◆ Text passage
An assortment of new-to-me fantasy and science fiction, plus a roleplaying game.

Books Received, September 21 to September 27

Poll #31948 Books Received, September 21 to September 27
Open to: Registered Users, detailed results viewable to: All, participants: 44


Which of these look interesting?

View Answers

Cold Eternity by S.A. Barnes (April 2025)
15 (34.1%)

Firebird by Juliette Cross (April 2024)
4 (9.1%)

Picks and Shovels by Cory Doctorow (February 2025)
12 (27.3%)

Chaos by Constance Fay (March 2025)
6 (13.6%)

The Electric State by Nils Hintze & Tomas Härenstam (September 2024)
15 (34.1%)

The Night Is Defying by Chloe C. Peñaranda (January 2025)
5 (11.4%)

Murder by Memory by Olivia Waite (March 2025)
23 (52.3%)

Some other option (see comments)
0 (0.0%)

Cats!
30 (68.2%)

jreynolds197: A dinosaur. (Default)

[personal profile] jreynolds197 2024-09-28 04:20 pm (UTC)(link)
Cold sleep starships aren't as bad of a deathtrap as generation ship starships. But still bad enough, as the cover to Cold Eternity suggests.
mecurtin: Snoopy reads a book with ears standing on end (reading Snoopy)

[personal profile] mecurtin 2024-09-28 10:18 pm (UTC)(link)
I think Tchaikovsky's Alien Clay is the only story with cold sleep starships I've read recently that *doesn't* begin with "POV character wakes from cold sleep to find some/many/most fellow travelers dead"

◆ Task details
Reproduce the passage of the books-received poll from "Picks and Shovels" to "Härenstam (September 2024)", word for word.

◆ Dataset records
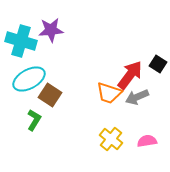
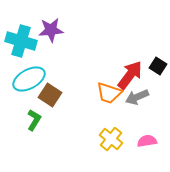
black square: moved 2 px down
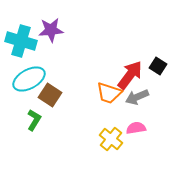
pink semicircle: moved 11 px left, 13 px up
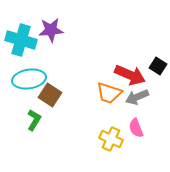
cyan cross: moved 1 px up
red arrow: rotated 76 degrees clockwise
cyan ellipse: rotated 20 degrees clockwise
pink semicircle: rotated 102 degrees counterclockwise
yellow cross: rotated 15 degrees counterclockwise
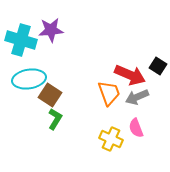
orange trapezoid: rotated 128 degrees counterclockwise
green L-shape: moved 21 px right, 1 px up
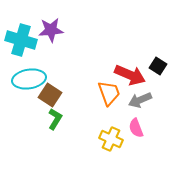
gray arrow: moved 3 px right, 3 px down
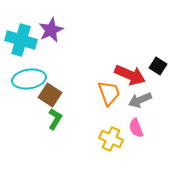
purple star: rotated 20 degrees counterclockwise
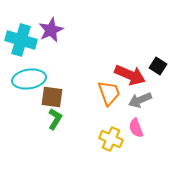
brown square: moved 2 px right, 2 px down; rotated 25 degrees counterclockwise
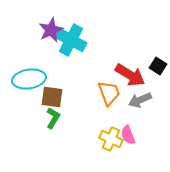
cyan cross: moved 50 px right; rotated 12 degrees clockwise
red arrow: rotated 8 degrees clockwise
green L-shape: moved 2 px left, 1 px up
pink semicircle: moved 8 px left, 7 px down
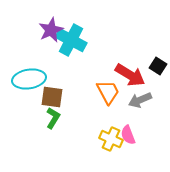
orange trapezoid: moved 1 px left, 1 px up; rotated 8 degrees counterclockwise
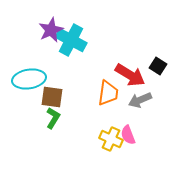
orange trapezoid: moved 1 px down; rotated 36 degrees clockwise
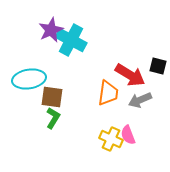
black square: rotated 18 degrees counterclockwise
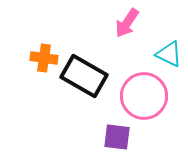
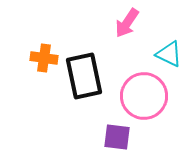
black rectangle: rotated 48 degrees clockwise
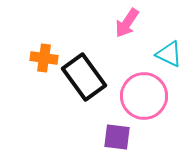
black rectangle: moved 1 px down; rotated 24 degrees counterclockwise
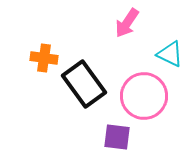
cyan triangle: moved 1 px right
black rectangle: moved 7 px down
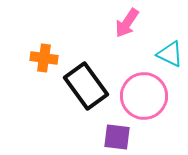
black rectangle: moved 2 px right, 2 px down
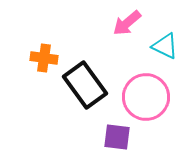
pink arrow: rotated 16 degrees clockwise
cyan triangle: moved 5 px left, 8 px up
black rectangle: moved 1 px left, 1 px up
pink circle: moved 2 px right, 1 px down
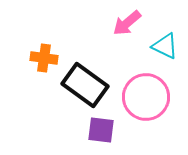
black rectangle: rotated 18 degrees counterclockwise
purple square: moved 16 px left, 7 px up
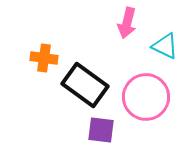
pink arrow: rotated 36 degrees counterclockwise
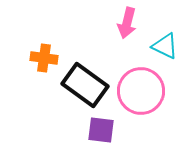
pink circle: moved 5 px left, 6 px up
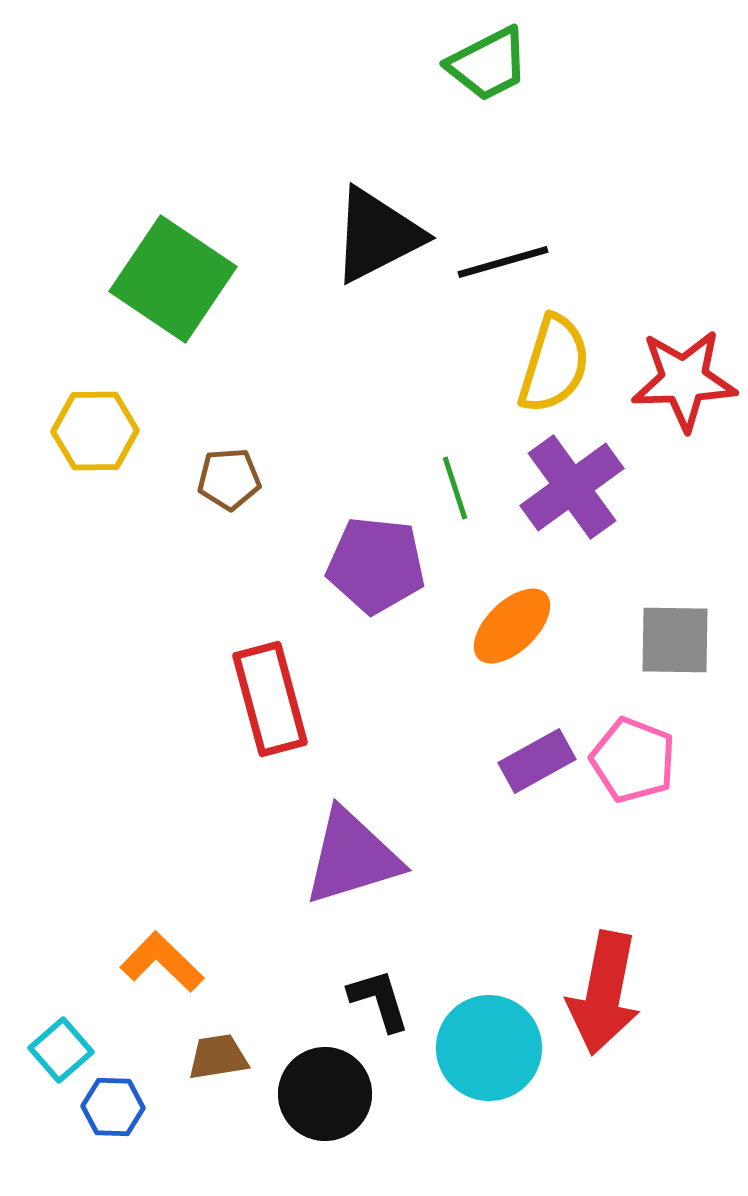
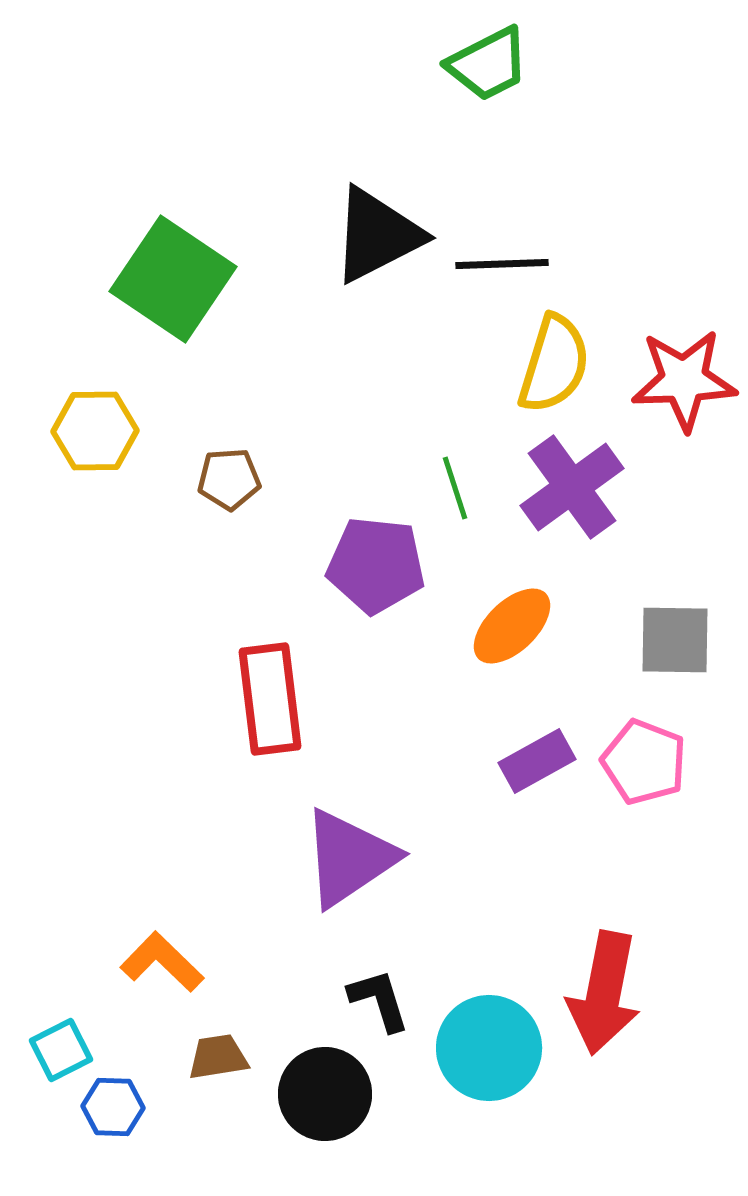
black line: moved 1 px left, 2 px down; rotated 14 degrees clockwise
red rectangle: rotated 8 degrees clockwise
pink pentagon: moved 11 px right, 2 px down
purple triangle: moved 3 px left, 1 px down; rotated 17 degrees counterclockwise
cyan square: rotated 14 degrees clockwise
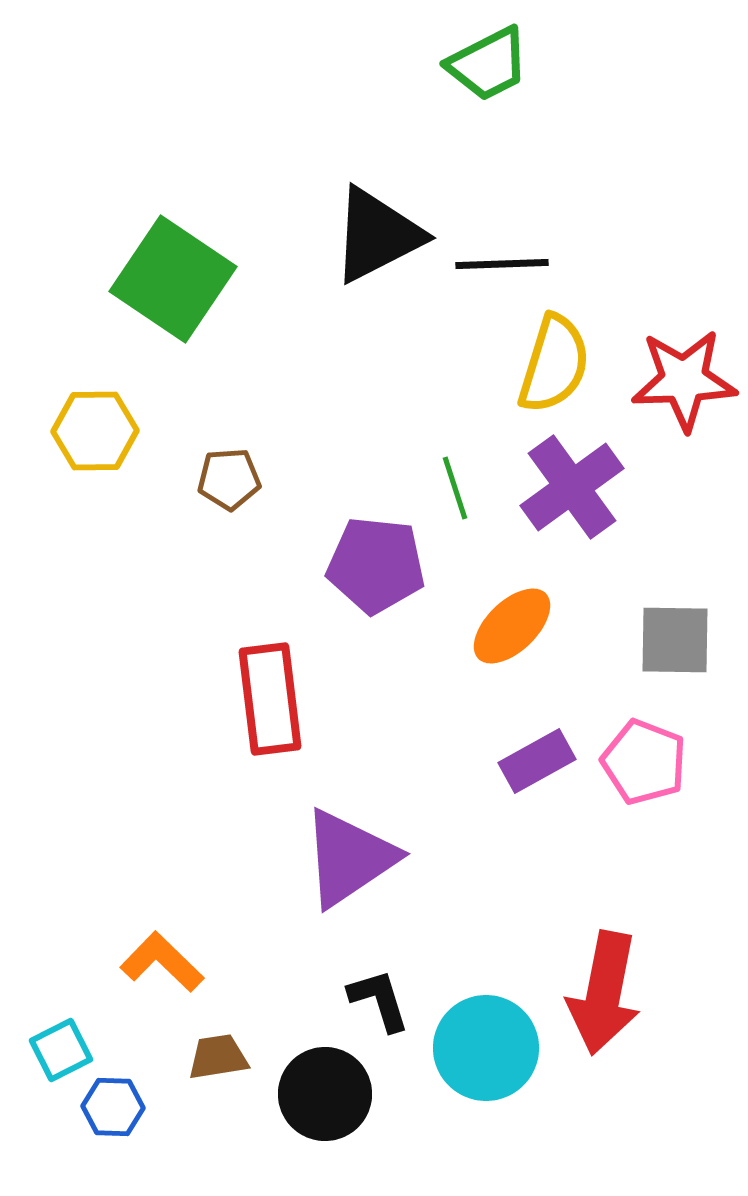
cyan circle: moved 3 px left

◆ Written solution
Picks and Shovels by Cory Doctorow (February 2025)
12 (27.3%)

Chaos by Constance Fay (March 2025)
6 (13.6%)

The Electric State by Nils Hintze & Tomas Härenstam (September 2024)